There has been a lot of smoke lately, so it is likely there is an interesting IoT security fire burning. Let’s examine the problem and how to fix it.
The original version of this post was published on SecurityWeek.
We have collectively heard the saying, “where there is smoke, there is fire” throughout our lives. And, sure enough, it is true far more often than it is false. I have been seeing a lot of smoke lately, so I suspect that there is an interesting fire burning.
The first sign of smoke was a public service announcement (PSA) by the Federal Bureau of Investigation (FBI) on July 17. The PSA, “Consumer Notice: Internet-Connected Toys Could Present Privacy and Contact Concerns for Children,” was an interesting warning about the risks associated with connected toys. The PSA concisely explains why connected toys create risks, why those risks can affect children, and how families can take steps to minimize the risks.
For those who have visited this column before, you know I have tracked the connected toy issue in other articles such as “The Connected Toy Conundrum Is Beginning to Boil.” I remain puzzled that there has not been more outcry from the consumer public on the issue. I also continue to wonder when the government will feel compelled to address the risks for children. Therefore, the FBI PSA definitely caught my attention.
The second billow of smoke emerged in the form of a document distributed by the Cybersecurity Unit of the United States Department of Justice (DOJ) in conjunction with the Consumer Technology Association (CTA), called “Securing Your ‘Internet of Things’ Devices,” published in July. This document addresses the issue in the context of the broad Internet of Things (IoT) market. It too describes the risks and the possible consequences. But, it also focuses on a list of steps consumers could perform to protect themselves from attack.
More smoke appeared on the horizon when a bill to address IoT security – albeit for a narrow use case – was introduced into the U.S. Senate. The bill compels IoT manufacturers that target the government market to ensure their products demonstrate basic security.
My takeaway from these two documents is the assumption that the DOJ (the FBI is part of the DOJ) is seeing enough activity surrounding connected toys and IoT to prompt them to act by educating the consumer.

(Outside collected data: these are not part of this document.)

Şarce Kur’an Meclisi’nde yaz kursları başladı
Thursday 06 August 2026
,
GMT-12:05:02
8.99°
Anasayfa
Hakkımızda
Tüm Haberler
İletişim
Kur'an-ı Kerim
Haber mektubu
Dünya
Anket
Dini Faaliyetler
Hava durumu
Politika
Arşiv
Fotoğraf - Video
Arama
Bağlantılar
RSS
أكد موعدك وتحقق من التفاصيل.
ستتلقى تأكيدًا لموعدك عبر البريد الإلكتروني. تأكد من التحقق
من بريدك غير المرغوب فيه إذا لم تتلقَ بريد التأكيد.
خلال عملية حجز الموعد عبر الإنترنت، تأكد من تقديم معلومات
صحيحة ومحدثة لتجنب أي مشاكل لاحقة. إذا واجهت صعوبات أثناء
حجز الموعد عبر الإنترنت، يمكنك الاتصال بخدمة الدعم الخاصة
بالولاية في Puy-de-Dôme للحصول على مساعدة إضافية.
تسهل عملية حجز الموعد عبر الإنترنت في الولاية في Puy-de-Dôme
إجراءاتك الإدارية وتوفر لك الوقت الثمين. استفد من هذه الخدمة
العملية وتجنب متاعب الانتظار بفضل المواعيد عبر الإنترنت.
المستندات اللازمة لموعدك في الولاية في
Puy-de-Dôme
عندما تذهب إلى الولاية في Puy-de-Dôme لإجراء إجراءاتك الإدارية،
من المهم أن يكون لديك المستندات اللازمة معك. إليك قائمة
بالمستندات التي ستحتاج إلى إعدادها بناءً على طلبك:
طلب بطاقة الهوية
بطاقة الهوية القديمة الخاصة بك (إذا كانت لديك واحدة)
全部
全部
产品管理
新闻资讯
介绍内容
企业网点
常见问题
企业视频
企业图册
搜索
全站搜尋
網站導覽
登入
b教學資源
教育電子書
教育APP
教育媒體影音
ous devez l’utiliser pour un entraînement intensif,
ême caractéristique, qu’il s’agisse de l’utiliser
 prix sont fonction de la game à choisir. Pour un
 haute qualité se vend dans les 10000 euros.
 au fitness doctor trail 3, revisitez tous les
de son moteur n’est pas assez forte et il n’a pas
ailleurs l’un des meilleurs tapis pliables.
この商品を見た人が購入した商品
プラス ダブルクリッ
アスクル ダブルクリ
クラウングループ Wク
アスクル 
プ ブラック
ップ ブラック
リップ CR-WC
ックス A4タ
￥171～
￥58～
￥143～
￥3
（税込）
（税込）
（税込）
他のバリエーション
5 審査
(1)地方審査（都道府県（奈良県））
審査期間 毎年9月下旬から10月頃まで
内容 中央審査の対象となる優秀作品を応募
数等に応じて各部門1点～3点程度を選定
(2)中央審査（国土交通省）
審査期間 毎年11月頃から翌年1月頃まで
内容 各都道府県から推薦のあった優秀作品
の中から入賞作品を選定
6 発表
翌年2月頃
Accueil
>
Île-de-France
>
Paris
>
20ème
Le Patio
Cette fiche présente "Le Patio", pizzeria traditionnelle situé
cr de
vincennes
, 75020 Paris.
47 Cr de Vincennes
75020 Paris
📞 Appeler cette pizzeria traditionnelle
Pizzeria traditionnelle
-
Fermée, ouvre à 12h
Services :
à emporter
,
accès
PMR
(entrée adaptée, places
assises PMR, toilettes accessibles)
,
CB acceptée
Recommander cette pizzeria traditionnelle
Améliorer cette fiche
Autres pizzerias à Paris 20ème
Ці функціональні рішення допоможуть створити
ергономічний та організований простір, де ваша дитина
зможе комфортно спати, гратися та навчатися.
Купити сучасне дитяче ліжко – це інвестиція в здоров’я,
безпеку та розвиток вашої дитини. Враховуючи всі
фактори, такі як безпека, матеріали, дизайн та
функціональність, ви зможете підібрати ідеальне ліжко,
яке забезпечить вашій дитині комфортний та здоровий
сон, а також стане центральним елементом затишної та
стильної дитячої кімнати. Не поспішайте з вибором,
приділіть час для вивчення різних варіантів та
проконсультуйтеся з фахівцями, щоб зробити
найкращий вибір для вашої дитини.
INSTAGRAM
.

I have had the privilege of making friends who work for the FBI, and too have engaged them for business in my various pursuits. While the FBI is diligent about all crime, I learned quickly that the people of the FBI take the welfare of children quite seriously. If you read between the lines of the PSA, I am confident in assuming they are encountering cases involving children where information such as their name, home address, and the name of their schools were compromised through connected toys. The frequency was clearly enough to spur the FBI to action.
The broader DOJ document cites Mirai malware as illustrative of the problem at hand. However, it is not hard to extrapolate that the DOJ’s Cybersecurity Unit is seeing more evidence of similar attacks in the devices currently flooding the market.